_Extracted records_
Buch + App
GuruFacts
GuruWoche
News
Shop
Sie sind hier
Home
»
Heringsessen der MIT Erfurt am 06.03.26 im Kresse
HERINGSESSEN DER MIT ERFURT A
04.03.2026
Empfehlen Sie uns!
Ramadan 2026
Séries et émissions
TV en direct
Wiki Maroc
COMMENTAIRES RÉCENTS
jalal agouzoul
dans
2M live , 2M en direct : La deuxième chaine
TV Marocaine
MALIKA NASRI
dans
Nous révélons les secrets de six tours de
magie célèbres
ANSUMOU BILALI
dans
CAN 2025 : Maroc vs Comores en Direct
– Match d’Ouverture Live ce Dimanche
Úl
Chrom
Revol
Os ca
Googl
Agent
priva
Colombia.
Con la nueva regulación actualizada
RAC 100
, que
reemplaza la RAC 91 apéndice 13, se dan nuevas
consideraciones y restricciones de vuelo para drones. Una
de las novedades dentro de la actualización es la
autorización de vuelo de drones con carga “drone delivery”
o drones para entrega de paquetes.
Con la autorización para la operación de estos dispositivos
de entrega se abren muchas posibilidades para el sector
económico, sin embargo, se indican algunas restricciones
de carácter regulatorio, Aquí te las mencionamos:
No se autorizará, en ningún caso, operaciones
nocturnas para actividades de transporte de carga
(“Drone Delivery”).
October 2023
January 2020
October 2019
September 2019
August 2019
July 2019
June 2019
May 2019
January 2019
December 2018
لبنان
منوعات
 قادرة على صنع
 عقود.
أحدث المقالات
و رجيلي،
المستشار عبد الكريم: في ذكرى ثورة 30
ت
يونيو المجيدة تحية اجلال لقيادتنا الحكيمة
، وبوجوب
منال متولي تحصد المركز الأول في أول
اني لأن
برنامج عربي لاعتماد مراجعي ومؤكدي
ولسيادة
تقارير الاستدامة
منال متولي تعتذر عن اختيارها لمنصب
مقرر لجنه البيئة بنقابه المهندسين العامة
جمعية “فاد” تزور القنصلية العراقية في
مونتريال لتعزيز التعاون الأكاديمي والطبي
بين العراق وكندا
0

_Job_
Within the material above, the line with "Heringsessen der MIT Erfurt am" opens the range and the line with "consideraciones y restricciones" closes it; reproduce that range word for word.

_Solution_
Heringsessen der MIT Erfurt am 06.03.26 im Kresse
HERINGSESSEN DER MIT ERFURT A
04.03.2026
Empfehlen Sie uns!
Ramadan 2026
Séries et émissions
TV en direct
Wiki Maroc
COMMENTAIRES RÉCENTS
jalal agouzoul
dans
2M live , 2M en direct : La deuxième chaine
TV Marocaine
MALIKA NASRI
dans
Nous révélons les secrets de six tours de
magie célèbres
ANSUMOU BILALI
dans
CAN 2025 : Maroc vs Comores en Direct
– Match d’Ouverture Live ce Dimanche
Úl
Chrom
Revol
Os ca
Googl
Agent
priva
Colombia.
Con la nueva regulación actualizada
RAC 100
, que
reemplaza la RAC 91 apéndice 13, se dan nuevas
consideraciones y restricciones de vuelo para drones. Una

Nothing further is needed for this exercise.